» **DIRECTIONS FOR THIS TASK**: Your reply must contain the full listing below, reproduced exactly, but no pictures.

» **RECORDS SUPPLIED**:
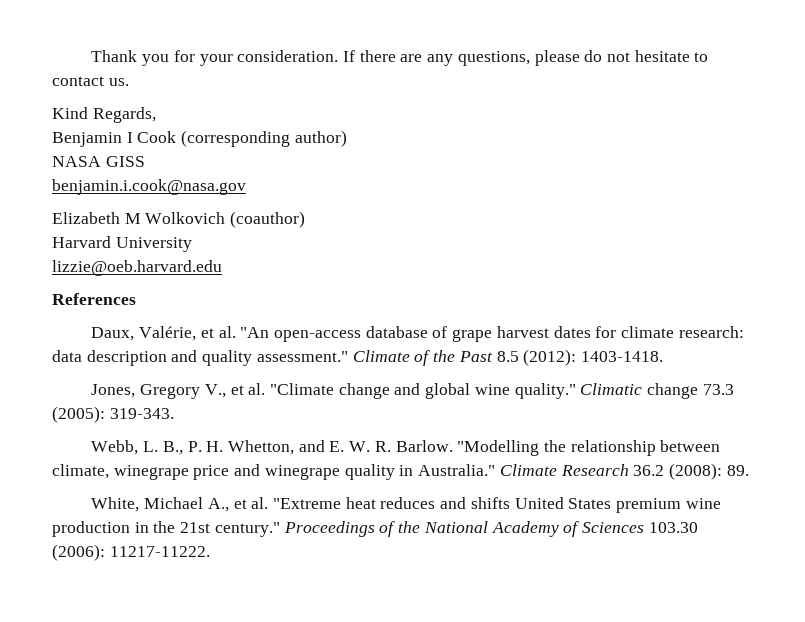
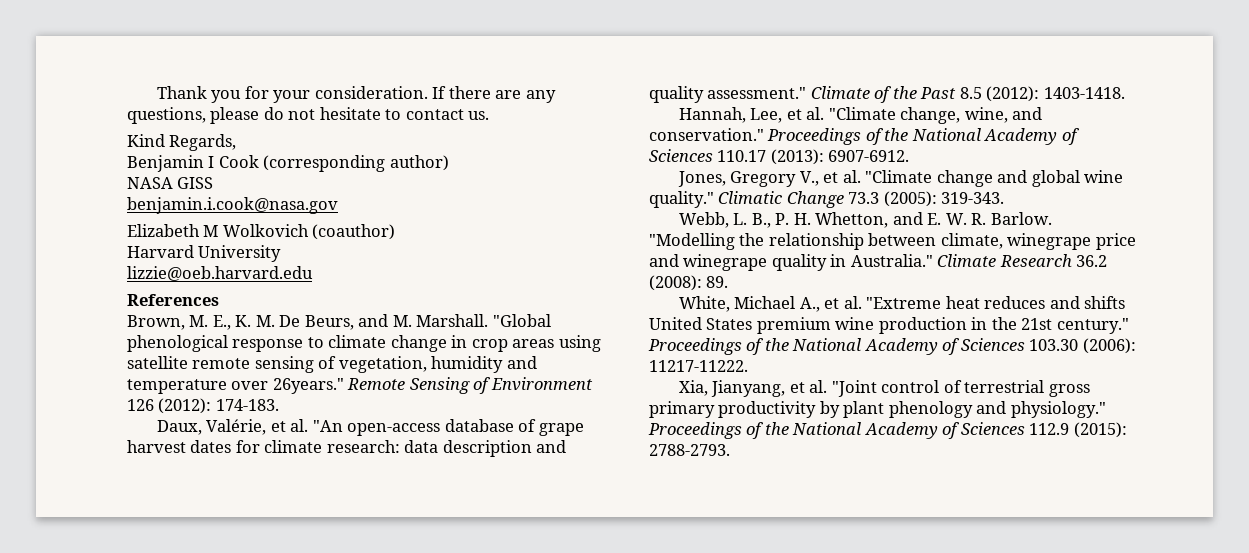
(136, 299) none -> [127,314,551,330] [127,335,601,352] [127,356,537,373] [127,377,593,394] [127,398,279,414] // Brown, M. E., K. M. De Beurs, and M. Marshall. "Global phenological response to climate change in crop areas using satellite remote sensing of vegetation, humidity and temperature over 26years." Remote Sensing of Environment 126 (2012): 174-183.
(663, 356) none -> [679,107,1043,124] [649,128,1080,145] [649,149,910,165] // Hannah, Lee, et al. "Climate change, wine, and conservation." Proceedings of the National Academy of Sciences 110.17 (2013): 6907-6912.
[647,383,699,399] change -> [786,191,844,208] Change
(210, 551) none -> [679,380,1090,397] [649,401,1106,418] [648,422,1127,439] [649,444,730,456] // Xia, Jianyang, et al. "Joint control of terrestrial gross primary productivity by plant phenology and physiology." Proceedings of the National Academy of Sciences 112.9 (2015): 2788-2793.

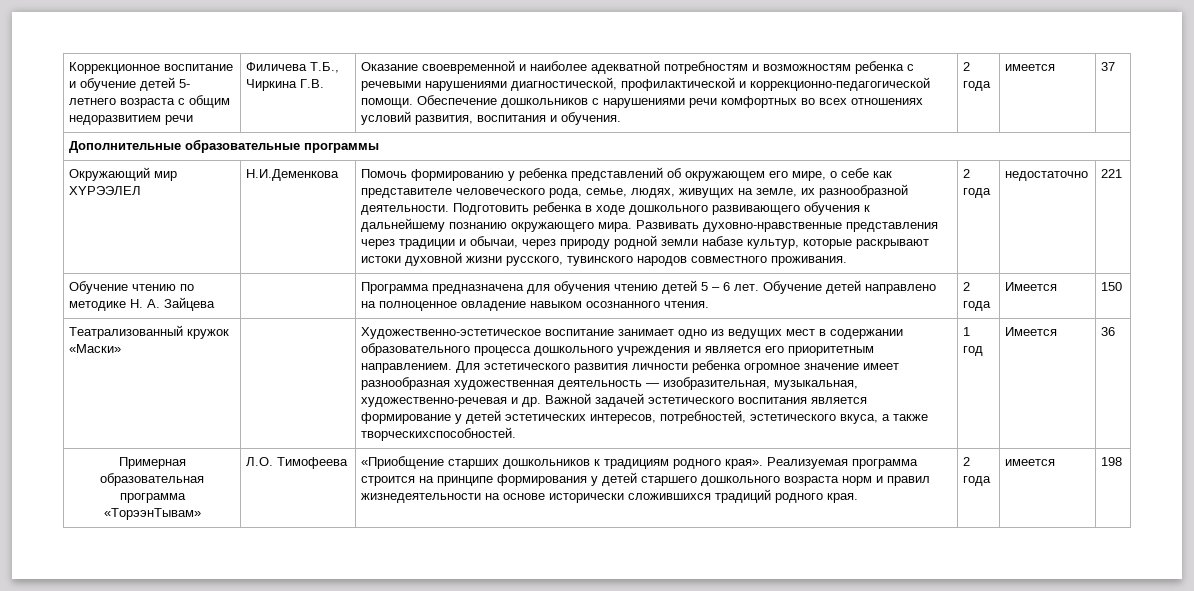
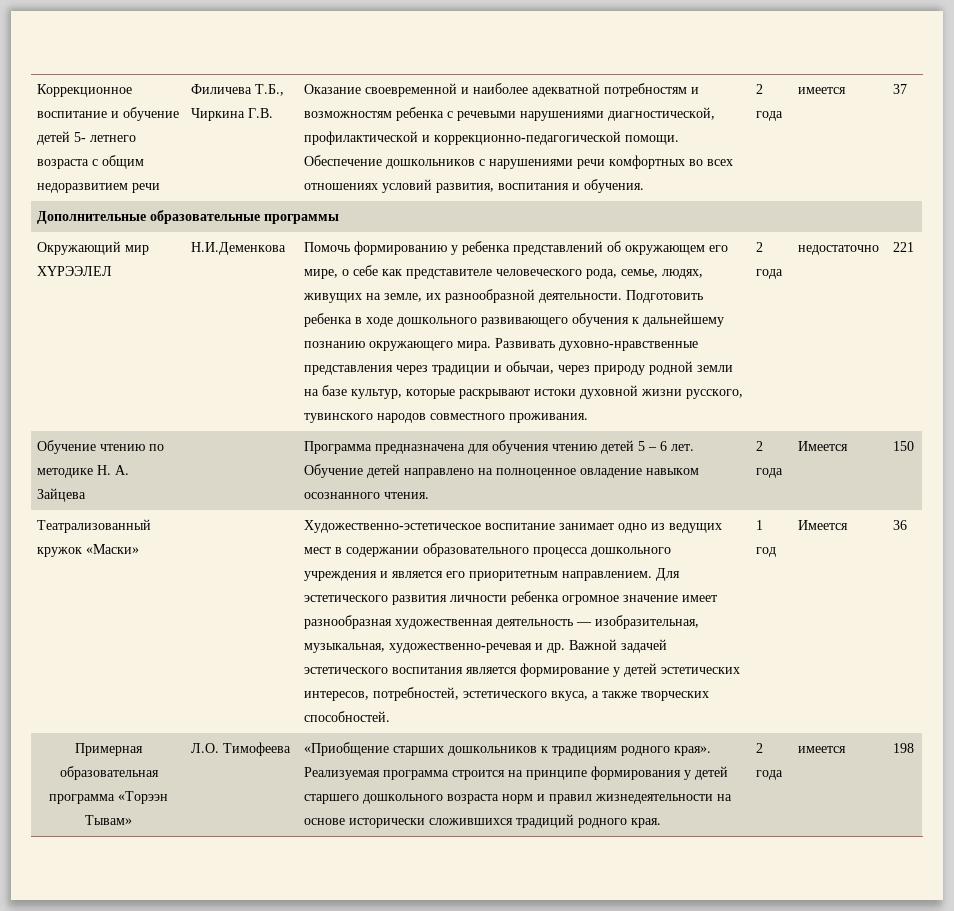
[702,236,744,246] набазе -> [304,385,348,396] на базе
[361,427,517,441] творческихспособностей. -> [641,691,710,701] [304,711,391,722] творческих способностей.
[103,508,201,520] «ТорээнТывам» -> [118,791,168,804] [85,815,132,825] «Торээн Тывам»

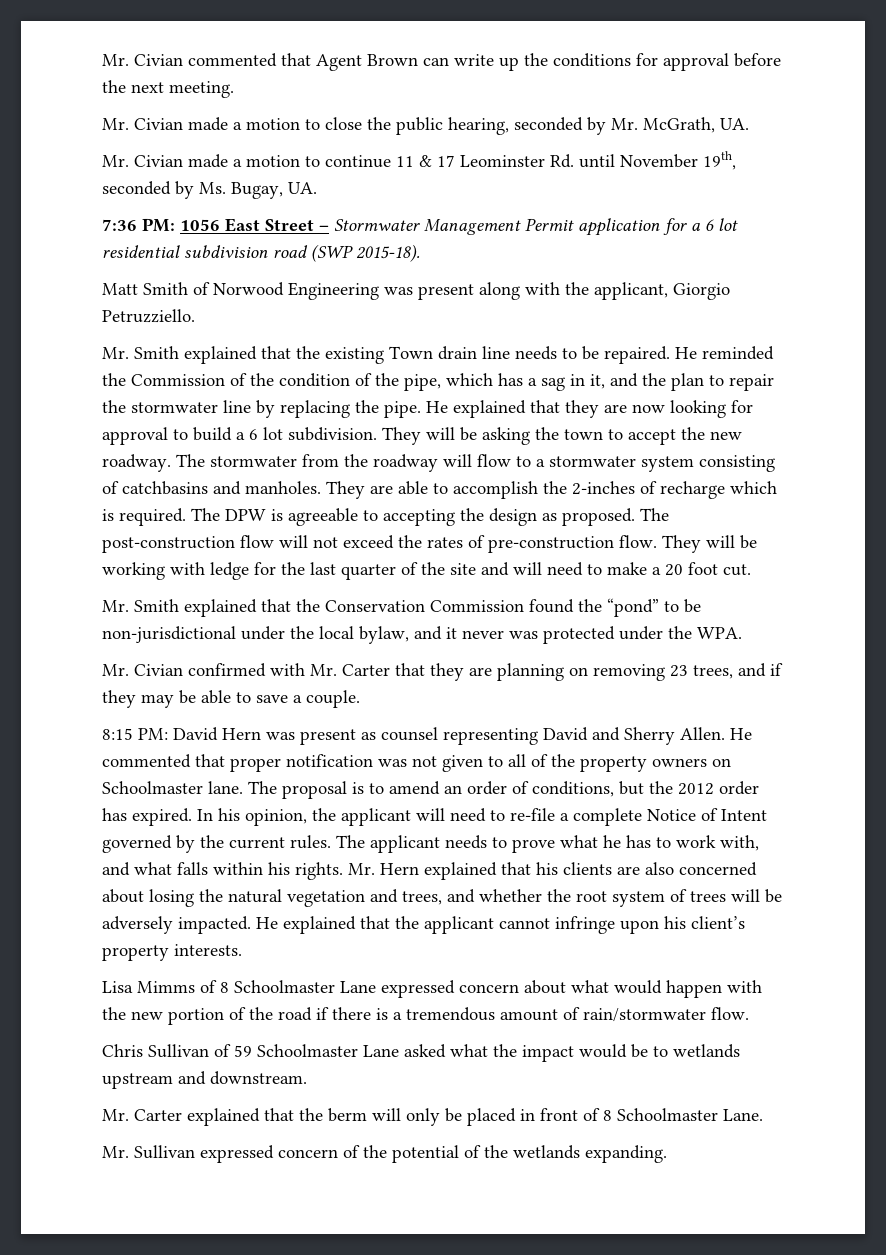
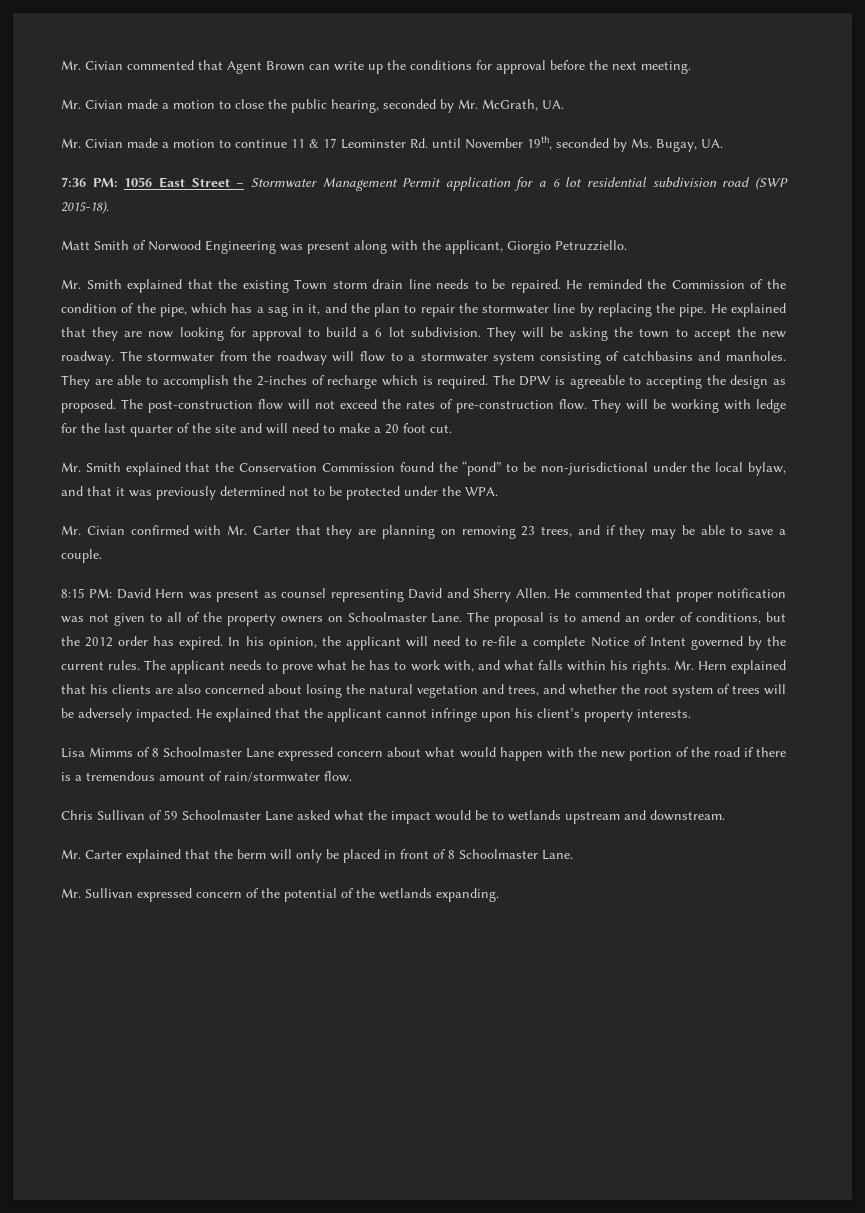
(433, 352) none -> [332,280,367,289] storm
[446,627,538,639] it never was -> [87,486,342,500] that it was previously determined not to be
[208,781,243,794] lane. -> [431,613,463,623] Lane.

» **ANSWER TO THE EXERCISE**:
(136, 299) none -> [127,314,551,330] [127,335,601,352] [127,356,537,373] [127,377,593,394] [127,398,279,414] // Brown, M. E., K. M. De Beurs, and M. Marshall. "Global phenological response to climate change in crop areas using satellite remote sensing of vegetation, humidity and temperature over 26years." Remote Sensing of Environment 126 (2012): 174-183.
(663, 356) none -> [679,107,1043,124] [649,128,1080,145] [649,149,910,165] // Hannah, Lee, et al. "Climate change, wine, and conservation." Proceedings of the National Academy of Sciences 110.17 (2013): 6907-6912.
[647,383,699,399] change -> [786,191,844,208] Change
(210, 551) none -> [679,380,1090,397] [649,401,1106,418] [648,422,1127,439] [649,444,730,456] // Xia, Jianyang, et al. "Joint control of terrestrial gross primary productivity by plant phenology and physiology." Proceedings of the National Academy of Sciences 112.9 (2015): 2788-2793.

[702,236,744,246] набазе -> [304,385,348,396] на базе
[361,427,517,441] творческихспособностей. -> [641,691,710,701] [304,711,391,722] творческих способностей.
[103,508,201,520] «ТорээнТывам» -> [118,791,168,804] [85,815,132,825] «Торээн Тывам»

(433, 352) none -> [332,280,367,289] storm
[446,627,538,639] it never was -> [87,486,342,500] that it was previously determined not to be
[208,781,243,794] lane. -> [431,613,463,623] Lane.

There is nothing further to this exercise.